[Collected data]
- - - - - - -
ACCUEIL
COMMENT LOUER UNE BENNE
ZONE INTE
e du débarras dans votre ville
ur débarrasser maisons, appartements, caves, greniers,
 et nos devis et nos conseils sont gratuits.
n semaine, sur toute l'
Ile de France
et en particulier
- - - - - - -
Can you give the listing above again with "nos conseils" swapped for "nos recommandations" and every other part left unchanged?

[YOUR SOLUTION]
ACCUEIL
COMMENT LOUER UNE BENNE
ZONE INTE
e du débarras dans votre ville
ur débarrasser maisons, appartements, caves, greniers,
 et nos devis et nos recommandations sont gratuits.
n semaine, sur toute l'
Ile de France
et en particulier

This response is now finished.